When people think of a big tech workplace, they often imagine foosball tables, meditation rooms, lounging areas, bright colors and eye-catching artworks, and cafeterias with free food and coffee. These “creative” offices are open-plan with internal streets and nooks for smaller meetings.
They are designed by big names in architecture to stimulate disruptive ideas. The companies want environments that are planned for unplanned encounters.
But with California’s shelter-in-place orders continuing, Google, Facebook, Twitter and Square are telling their employees that they can keep working remotely. Twitter and Square say this could be indefinite. Mark Zuckerberg says half of his employees could work from home within a decade. Facebook currently employs 45,000 people.
What could this mean for these culture-defining offices?
DnA turns to Clive Wilkinson for answers. He has been one of the leading shapers of creative workplaces, including the 1998 offices for TBWA\Chiat\Day in Playa Vista and the 2004 Googleplex in Mountain View. Recent projects include Valve headquarters in Bellevue, Washington, and KCRW’s very own media center in Santa Monica. He has just published a book on creative space entitled “ The Theatre of Work .”

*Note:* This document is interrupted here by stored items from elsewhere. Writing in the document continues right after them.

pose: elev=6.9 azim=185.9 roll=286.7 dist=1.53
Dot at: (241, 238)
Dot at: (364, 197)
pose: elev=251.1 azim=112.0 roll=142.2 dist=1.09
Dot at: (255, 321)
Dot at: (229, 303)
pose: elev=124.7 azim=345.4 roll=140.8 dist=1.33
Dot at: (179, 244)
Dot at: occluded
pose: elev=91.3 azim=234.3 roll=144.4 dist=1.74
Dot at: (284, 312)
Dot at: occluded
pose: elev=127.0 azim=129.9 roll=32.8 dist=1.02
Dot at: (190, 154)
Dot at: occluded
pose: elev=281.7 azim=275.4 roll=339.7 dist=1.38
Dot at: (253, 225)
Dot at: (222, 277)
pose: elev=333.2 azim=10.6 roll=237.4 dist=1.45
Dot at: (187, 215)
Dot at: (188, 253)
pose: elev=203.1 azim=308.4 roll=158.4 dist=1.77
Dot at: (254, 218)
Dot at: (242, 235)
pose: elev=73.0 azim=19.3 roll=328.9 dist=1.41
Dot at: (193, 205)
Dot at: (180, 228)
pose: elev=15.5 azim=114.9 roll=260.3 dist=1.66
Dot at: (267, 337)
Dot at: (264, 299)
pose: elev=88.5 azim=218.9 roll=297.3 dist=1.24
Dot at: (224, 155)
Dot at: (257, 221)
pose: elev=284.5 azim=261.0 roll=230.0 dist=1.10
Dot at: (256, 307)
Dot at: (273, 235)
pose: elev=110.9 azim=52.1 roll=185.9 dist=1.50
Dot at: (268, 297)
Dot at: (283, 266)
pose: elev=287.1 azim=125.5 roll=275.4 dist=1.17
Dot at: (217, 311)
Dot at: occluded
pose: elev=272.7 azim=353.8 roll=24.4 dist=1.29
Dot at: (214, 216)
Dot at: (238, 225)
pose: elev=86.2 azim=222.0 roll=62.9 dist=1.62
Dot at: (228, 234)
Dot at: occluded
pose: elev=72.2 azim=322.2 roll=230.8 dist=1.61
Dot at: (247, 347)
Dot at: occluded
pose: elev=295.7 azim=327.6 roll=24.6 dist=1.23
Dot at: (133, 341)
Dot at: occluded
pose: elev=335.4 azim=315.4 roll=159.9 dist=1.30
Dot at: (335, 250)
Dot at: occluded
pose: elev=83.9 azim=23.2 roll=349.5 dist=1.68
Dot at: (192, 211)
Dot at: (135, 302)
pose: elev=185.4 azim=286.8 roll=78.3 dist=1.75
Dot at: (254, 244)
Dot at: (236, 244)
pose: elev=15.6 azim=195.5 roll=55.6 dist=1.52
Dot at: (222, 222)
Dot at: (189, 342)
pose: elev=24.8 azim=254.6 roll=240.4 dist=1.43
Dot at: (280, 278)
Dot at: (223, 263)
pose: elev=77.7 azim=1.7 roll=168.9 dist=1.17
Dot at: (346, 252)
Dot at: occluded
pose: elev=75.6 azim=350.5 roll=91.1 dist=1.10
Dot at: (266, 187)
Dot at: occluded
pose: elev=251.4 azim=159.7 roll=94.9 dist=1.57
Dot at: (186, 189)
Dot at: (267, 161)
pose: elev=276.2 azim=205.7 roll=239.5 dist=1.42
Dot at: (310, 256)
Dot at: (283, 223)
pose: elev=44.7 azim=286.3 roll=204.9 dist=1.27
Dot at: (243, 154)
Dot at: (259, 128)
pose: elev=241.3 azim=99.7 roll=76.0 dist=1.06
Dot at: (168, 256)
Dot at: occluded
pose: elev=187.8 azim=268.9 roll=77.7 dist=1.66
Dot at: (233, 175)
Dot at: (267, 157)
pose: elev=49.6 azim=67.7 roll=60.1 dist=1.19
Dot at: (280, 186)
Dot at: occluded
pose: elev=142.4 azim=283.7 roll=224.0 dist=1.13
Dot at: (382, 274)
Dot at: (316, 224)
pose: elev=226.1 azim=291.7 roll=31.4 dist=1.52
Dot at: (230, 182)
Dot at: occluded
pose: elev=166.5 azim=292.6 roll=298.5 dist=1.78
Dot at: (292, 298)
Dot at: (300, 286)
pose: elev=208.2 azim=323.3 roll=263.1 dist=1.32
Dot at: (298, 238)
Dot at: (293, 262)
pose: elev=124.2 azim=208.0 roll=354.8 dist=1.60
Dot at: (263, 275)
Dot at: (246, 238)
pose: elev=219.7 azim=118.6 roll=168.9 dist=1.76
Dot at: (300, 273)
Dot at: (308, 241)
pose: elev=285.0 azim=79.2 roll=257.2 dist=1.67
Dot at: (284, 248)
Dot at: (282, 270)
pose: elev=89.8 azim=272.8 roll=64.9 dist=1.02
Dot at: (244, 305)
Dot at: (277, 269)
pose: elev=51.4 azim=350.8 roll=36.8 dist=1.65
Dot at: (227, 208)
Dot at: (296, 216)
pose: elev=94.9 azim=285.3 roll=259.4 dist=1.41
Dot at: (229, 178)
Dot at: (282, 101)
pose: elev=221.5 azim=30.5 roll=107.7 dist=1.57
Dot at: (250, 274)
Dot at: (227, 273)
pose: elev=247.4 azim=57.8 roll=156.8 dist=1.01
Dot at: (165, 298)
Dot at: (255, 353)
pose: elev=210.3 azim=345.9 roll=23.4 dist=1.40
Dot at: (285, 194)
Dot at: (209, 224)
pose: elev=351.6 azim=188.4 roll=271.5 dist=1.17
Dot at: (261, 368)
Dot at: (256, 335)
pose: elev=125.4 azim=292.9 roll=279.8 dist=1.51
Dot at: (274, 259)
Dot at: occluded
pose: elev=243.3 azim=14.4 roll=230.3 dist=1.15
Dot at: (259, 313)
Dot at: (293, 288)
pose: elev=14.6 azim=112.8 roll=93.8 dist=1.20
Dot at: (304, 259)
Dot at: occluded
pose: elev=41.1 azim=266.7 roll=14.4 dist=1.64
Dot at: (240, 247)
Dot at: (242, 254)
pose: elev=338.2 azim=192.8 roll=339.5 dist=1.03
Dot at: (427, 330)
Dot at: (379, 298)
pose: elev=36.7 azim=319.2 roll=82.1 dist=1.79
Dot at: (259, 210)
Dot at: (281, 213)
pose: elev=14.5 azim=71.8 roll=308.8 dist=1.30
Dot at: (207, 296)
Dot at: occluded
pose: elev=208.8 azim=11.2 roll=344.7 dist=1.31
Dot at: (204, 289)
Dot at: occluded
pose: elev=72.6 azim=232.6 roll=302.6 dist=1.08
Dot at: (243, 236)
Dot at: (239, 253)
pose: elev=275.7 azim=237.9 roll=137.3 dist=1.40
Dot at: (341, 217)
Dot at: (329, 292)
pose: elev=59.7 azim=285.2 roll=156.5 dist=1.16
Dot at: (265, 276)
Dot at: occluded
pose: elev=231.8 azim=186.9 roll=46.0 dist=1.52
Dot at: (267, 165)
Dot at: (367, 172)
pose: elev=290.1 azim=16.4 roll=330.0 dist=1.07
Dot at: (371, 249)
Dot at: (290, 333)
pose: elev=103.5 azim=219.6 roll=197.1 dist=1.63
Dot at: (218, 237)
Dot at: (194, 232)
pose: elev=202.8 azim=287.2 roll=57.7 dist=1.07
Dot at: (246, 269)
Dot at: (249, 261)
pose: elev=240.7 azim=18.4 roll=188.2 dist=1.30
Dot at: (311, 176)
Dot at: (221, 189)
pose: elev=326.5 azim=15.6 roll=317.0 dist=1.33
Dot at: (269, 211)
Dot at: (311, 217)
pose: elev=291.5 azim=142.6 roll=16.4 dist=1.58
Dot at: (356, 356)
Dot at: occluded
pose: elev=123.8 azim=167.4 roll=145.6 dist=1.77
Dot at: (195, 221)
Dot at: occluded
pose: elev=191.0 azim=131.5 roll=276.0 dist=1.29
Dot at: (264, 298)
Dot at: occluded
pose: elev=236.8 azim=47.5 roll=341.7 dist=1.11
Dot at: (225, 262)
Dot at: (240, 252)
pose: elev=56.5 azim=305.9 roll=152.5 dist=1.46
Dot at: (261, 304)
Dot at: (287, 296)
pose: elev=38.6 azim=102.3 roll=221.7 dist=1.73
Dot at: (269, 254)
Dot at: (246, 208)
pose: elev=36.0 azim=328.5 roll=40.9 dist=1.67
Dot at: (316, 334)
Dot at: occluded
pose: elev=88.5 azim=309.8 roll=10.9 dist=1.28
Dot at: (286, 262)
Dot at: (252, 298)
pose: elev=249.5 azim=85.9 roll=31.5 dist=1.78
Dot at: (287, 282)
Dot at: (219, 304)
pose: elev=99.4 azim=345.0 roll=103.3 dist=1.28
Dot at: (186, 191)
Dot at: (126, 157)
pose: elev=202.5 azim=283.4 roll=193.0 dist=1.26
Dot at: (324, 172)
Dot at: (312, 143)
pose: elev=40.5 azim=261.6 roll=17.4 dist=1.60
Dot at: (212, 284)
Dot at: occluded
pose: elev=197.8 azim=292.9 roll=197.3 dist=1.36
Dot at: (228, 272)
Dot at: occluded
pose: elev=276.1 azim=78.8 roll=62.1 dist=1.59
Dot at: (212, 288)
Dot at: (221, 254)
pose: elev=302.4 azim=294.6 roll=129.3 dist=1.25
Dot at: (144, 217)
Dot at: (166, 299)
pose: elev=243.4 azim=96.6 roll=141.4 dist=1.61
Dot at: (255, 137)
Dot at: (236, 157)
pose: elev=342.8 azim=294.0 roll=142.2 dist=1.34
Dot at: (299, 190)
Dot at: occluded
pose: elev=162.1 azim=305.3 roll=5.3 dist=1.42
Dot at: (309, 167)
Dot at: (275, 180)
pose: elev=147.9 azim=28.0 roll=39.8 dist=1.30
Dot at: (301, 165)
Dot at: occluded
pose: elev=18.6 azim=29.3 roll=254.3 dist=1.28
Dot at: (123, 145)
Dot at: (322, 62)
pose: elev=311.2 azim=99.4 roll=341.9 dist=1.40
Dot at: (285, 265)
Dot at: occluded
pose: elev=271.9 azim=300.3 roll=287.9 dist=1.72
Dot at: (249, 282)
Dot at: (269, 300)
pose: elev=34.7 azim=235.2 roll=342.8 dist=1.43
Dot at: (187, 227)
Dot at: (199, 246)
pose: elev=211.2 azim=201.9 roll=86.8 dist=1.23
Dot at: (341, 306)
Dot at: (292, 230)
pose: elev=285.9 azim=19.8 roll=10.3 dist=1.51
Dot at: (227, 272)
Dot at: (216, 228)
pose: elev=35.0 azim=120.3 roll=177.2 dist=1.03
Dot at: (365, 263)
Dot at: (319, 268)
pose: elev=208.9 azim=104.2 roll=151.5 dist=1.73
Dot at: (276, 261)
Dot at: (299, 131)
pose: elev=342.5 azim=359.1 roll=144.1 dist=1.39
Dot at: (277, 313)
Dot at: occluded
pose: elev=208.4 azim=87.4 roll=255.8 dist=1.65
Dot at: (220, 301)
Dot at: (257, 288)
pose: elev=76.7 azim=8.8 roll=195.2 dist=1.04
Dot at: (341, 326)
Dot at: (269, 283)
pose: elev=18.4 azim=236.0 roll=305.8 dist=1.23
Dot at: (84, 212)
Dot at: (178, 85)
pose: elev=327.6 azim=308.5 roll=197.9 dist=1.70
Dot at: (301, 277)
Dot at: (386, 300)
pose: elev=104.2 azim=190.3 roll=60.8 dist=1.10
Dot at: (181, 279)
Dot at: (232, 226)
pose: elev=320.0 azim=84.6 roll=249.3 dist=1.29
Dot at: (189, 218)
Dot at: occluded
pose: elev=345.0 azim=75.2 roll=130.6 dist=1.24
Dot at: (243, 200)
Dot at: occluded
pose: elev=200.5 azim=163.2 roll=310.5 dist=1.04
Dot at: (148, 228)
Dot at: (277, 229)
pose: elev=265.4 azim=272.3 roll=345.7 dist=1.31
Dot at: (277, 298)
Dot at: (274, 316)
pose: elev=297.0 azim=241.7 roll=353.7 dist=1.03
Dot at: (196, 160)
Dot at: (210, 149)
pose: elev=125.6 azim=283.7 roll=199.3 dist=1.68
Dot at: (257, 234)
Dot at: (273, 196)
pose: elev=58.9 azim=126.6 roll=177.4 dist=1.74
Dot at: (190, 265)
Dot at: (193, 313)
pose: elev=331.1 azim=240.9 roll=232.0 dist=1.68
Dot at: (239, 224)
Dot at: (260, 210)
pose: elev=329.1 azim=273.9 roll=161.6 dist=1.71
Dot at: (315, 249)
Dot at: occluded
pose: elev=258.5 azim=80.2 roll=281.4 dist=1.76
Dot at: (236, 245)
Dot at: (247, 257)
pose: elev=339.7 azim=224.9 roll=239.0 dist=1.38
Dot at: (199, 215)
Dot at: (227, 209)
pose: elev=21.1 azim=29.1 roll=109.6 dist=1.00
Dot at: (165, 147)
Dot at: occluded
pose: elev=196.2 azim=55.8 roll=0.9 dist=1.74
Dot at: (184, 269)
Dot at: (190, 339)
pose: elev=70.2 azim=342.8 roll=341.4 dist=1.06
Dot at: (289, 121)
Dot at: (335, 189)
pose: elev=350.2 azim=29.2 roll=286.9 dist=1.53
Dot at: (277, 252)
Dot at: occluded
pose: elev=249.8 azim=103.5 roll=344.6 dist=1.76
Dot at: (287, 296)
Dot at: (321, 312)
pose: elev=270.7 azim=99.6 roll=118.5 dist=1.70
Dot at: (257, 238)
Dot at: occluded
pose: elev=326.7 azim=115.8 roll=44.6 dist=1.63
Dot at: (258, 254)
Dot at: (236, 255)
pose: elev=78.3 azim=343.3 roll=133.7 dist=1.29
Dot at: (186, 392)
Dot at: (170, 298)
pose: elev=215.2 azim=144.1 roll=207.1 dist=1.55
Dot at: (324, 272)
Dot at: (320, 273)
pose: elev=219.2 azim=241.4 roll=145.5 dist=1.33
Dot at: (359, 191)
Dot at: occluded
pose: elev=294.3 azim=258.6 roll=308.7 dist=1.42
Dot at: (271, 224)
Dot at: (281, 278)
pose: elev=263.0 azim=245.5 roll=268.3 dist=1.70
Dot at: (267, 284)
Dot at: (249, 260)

Wilkinson says he thinks these companies are giving themselves time to figure out how to make their crowded office spaces work for social distancing in the coming months.
However, he believes that maintaining remote working for entire staffs indefinitely would be a big mistake. “The incredibly important human connection that happens through the workplace is now indefinitely put on hold,” he says.
He also argues that big tech could be outrun by smaller tech. “They're going to get left behind because other companies … will adapt faster. They might have set the tone in the past, but I think the future is going to be set by smaller, more agile, more creative companies who are going to be formative in a new workplace concept, which has to do with hybrid working.”
We talk about this hybrid working concept, plus what too much telecommuting might mean for young people’s identities, and the design of homes.
Wilkinson says reinventing the house is an exciting design problem has emerged amid the challenges of coronavirus: You now have to think of residential designs in a commercial sense.“How do we want to live our lives both in public and in private, within the same space?”